Faulkner's As I Lay Dying: Form of a Funeral
"The reason for living was to get ready to stay dead for a long time."
—Addie Bundren in Faulkner's As I Lay Dying
William Faulkner's self-proclaimed masterpiece, As I Lay Dying, originally published in 1930, is a fascinating exploration of the many voices found in a Southern family and community. The novel's title—As I Lay Dying—invokes a first-person speaker, presumably the voice of the dead mother, Addie Bundren. Yet she only speaks once in the novel, and she is dead, not dying, throughout most of the novel (aside from the beginning chapters). How does Faulkner's form for the novel—a series of competing voices and perspectives presented as a multiple-voice narrative—work for or against the novel's title?

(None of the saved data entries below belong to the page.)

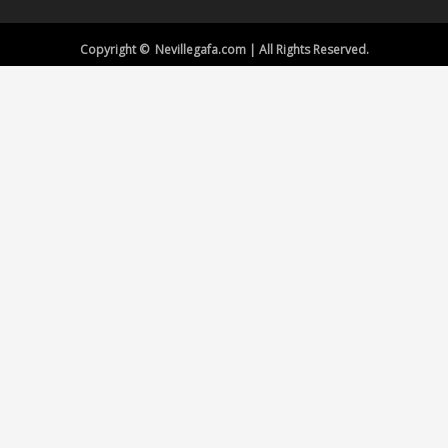
Copyright © Nevillegafa.com | All Rights Reserved.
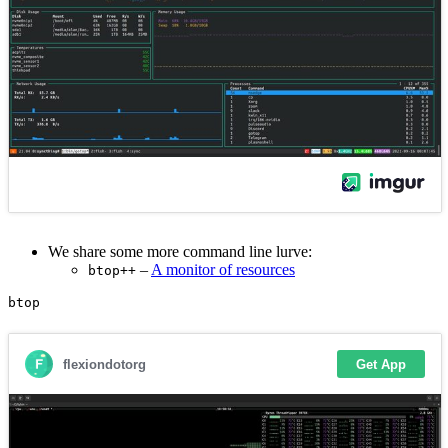
We share some more command line lurve:
–
A monitor of resources
btop++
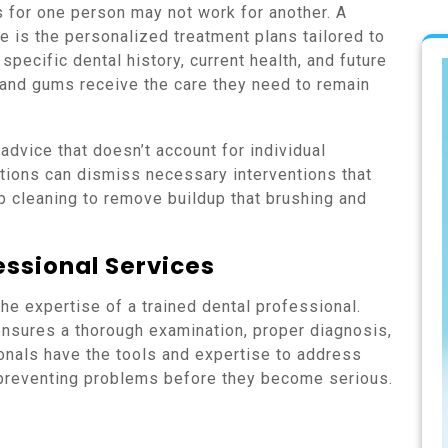
s for one person may not work for another. A
re is the personalized treatment plans tailored to
specific dental history, current health, and future
 and gums receive the care they need to remain
 advice that doesn’t account for individual
utions can dismiss necessary interventions that
p cleaning to remove buildup that brushing and
essional Services
the expertise of a trained dental professional.
nsures a thorough examination, proper diagnosis,
onals have the tools and expertise to address
 preventing problems before they become serious.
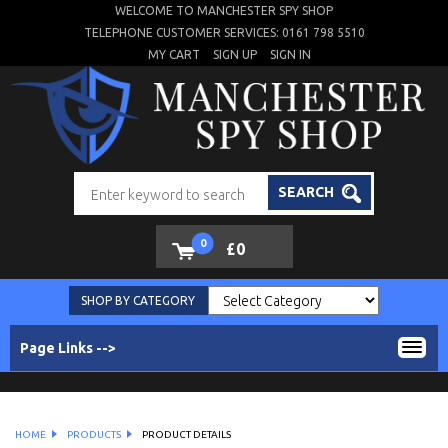
WELCOME TO MANCHESTER SPY SHOP
TELEPHONE CUSTOMER SERVICES: 0161 798 5510
MY CART
SIGN UP
SIGN IN
SEARCH
0
£0
SHOP BY CATEGORY
Page Links -->
HOME
PRODUCTS
PRODUCT DETAILS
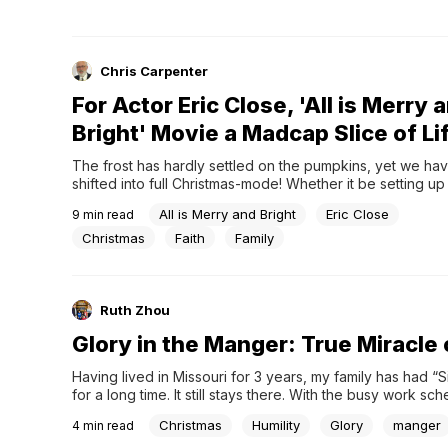
Chris Carpenter
For Actor Eric Close, 'All is Merry 
Bright' Movie a Madcap Slice of Li
The frost has hardly settled on the pumpkins, yet we hav
shifted into full Christmas-mode! Whether it be setting up 
Christmas tree, baking holiday treats for friends, or just s
All is Merry and Bright
Eric Close
9
min read
true meaning for the season, this time of year conjures up
joy and …...
Christmas
Faith
Family
Ruth Zhou
Glory in the Manger: True Miracle
Having lived in Missouri for 3 years, my family has had “
for a long time. It still stays there. With the busy work s
there, we still have not made it to the...
Christmas
Humility
Glory
manger
4
min read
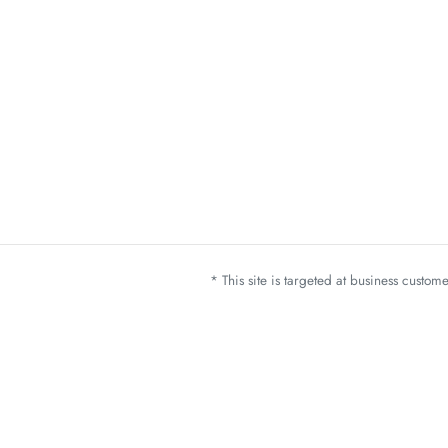
* This site is targeted at business custo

Students will also explore the context of the novel, examine background information on social and economic conditions in the rural South in the first decades of the twentieth century. This background will enable the teacher and students to "place" Faulkner's novel historically and sociologically; Faulkner wrote about his own time and a place he knew well. Faulkner's life will be presented, briefly, so that parallels can be drawn between his life and the life depicted in the text.
How does Faulkner's form for the novel work for or against the novel's title?
How do individuals develop values and beliefs through their social interactions and family relationships?
Why do Anse Burden's neighbors repeatedly come to his aid?
What does the novel reveal about death, grieving, and detaching ourselves from loved ones?
Evaluate Faulkner's place in American literary history.
Examine Faulkner's "South" in the context of the historical South.
Analyze how the narrative style of As I Lay Dying affects the reader’s or the characters’ perceptions of time.
Examine the Bundren family through the subjective evidence provided by a multiplicity of characters.